The downgrade forced the government to turn back to what inspired Monday's big rally, the announcement of a big bond buyback.

"Considering the downgrade, they had to hurry up and press a new statement," Alvarez said.

The government announced another buyback but again left the announcement short of specifics.

Even if the buyback is forced, it still saved the credit from dropping on the downgrade.

The 8.28% Argentine discount bonds due 2033 improved by 0.5 point to 72.5 bid.

Venezuela's bonds slipped slightly on the action in the oil market, which seems to have turned on its head, now having no bottom in sight.

The Argentine bonds that Venezuela holds buoyed its own bonds on Monday, but Tuesday's drop "is a direct result of oil," Alvarez said, as even a war in the Caucuses could not drive up crude prices.
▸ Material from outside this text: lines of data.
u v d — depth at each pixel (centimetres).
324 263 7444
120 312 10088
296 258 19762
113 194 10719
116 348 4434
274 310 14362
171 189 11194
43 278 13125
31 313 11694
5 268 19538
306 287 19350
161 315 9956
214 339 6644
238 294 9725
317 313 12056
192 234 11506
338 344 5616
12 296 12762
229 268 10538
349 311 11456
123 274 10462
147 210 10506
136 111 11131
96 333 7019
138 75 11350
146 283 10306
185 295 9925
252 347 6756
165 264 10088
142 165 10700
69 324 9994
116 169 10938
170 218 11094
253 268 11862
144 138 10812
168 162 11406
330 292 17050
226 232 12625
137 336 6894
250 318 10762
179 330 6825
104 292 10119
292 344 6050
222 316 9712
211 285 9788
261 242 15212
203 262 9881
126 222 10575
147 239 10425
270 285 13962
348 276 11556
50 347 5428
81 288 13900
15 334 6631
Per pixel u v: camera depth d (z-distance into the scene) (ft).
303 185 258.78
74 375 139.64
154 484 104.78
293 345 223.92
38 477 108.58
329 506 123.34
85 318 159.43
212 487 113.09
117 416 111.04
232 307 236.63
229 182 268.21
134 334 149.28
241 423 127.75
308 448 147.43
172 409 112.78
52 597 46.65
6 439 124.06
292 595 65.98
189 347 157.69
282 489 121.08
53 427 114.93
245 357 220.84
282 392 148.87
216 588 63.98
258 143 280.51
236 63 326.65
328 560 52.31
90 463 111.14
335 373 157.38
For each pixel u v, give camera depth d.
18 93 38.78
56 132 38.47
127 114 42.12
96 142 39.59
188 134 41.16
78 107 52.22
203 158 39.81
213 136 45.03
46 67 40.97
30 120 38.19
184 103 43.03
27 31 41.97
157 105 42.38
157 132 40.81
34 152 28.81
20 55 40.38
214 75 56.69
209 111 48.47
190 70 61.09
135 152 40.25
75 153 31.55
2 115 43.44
The 9¼% Venezuelan sovereign bonds due 2027 dropped 0.4 point to 88.1 bid.

Meanwhile, Brazil's 7 1/8% bonds due 2037 added 0.35 point to 111.25 bid, 112 offered.
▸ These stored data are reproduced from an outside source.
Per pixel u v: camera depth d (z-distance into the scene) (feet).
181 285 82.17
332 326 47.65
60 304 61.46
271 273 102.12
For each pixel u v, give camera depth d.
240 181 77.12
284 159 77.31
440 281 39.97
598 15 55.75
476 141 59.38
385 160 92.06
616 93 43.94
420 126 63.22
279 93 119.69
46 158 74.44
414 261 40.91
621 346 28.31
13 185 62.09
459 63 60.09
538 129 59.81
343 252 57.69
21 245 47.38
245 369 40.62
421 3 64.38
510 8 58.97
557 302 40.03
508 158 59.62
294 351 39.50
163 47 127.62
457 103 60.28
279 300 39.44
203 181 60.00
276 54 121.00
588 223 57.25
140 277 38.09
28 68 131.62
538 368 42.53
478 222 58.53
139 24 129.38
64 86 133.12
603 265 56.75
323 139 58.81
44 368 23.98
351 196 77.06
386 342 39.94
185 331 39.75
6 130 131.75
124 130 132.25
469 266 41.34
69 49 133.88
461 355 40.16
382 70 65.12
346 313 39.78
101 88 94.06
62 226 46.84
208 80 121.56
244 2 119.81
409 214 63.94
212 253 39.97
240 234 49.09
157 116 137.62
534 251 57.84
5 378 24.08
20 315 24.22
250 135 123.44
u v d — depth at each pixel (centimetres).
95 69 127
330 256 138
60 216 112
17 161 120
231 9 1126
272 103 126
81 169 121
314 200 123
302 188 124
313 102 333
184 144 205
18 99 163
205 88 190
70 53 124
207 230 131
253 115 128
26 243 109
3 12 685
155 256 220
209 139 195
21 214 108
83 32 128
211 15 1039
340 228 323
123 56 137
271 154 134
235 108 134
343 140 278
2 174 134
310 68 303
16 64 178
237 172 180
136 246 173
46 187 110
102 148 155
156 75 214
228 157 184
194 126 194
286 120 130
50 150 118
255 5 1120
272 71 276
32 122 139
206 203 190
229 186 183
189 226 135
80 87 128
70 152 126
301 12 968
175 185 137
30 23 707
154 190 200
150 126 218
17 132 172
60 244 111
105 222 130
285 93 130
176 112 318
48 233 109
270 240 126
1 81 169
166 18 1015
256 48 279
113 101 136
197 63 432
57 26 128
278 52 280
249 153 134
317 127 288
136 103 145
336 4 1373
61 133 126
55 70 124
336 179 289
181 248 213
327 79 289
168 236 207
Also in Latin America, Colombia's president Alvaro Uribe now has 5 million signatures worth of support to amend the constitution in order to allow him a third term in office beginning in 2010.

Whether or not Uribe will choose to stay in office is still unknown, but what effect it will have on the market is still not yet clear.
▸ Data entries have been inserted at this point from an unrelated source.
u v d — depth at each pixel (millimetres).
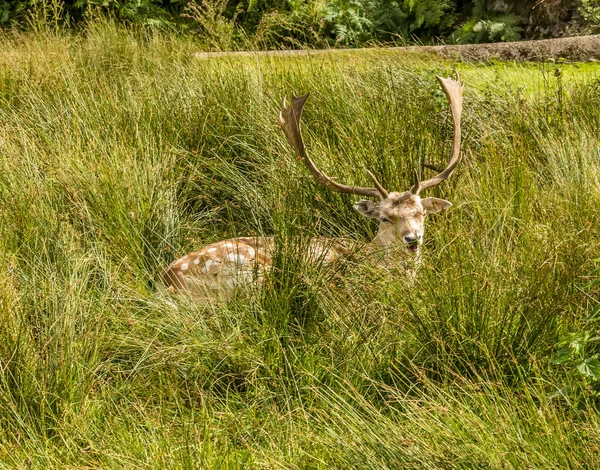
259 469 7203
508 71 17984
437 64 16359
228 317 9219
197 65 15859
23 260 10133
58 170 11492
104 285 9852
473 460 6734
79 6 23859
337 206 11617
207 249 10344
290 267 9461
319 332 9016
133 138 13070
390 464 6852
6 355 8273
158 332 8898
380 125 12836
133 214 11203
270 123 13289
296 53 17531
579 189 10812
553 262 8984
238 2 24141
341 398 7707
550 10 23828
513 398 7703
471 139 13156
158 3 25328
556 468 6613
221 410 8242
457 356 8359
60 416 8062
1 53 17250
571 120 13789
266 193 12148
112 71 16484
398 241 9891
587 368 7547
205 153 13297
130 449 7562
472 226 10156
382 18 25156
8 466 7301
Still, the announcement of the results of the petition "doesn't mean anything," Alvarez said.

"It didn't filter into prices," he added.

The Colombian government 8 1/8% bonds due 2024 slipped just 0.05 point to 116.2 bid.

Asia trades lightly

"Definitely the summer trading patterns are in," a trader said, "volatility has dropped out quite a bit."

Still, "the tone to the market is holding OK," he said as the market watchers have seen swings of 1% to 2% each day and have become "immunized to volatility in stocks."

"Until we get supply ... it's not going to be tested," he said, and "we're going to be rangebound for the rest of the summer."

No serious deliveries of new supply seem to be on the horizon, he said, until "stocks break out" or the market provides a very stable platform for nearly a week.

"It just doesn't seem as though we're capable of it," he said.

In the Philippines, the government added to its domestic debt as it sold nearly PHP 50 million in new debt in May, according to the Manila Times.

The total debt now stands at PHP 3.9 trillion, or 2.8% higher than after the first five months of 2007.

At the end of May, the debt balance was split between 58% owed domestically and 42% owed to foreign investors.

The Philippine government bonds due 2030 held unchanged at 128 bid, 128.5 offered.

In Indonesia, the government announced that it has budgeted a 19 trillion rupiah three-year infrastructure investment in the national railroad operator PT Kereta Api Indonesia.

"The government is very serious about revitalizing the rail service. Rail is among the country's main transportation arteries and should be nurtured," said the state minister for state enterprises, Sofyan Djalil, according to the Jakarta Post.

Sofyan said he hopes more industrial materials, such as cement and coal, can be transported by rail, rather than by roadway, the report said.

Currently only 0.6% of goods are transported by train, 90% are transported by truck.

The Indonesian sovereign bonds due 2017 took on another 0.25 point to 100 bid, 100.5 offered.

Pakistan was hardly traded, once again, as the specter of impeachment hangs over the head of president Pervez Musharraf.

"It's a crisis with no trading and no liquidity," the trader said.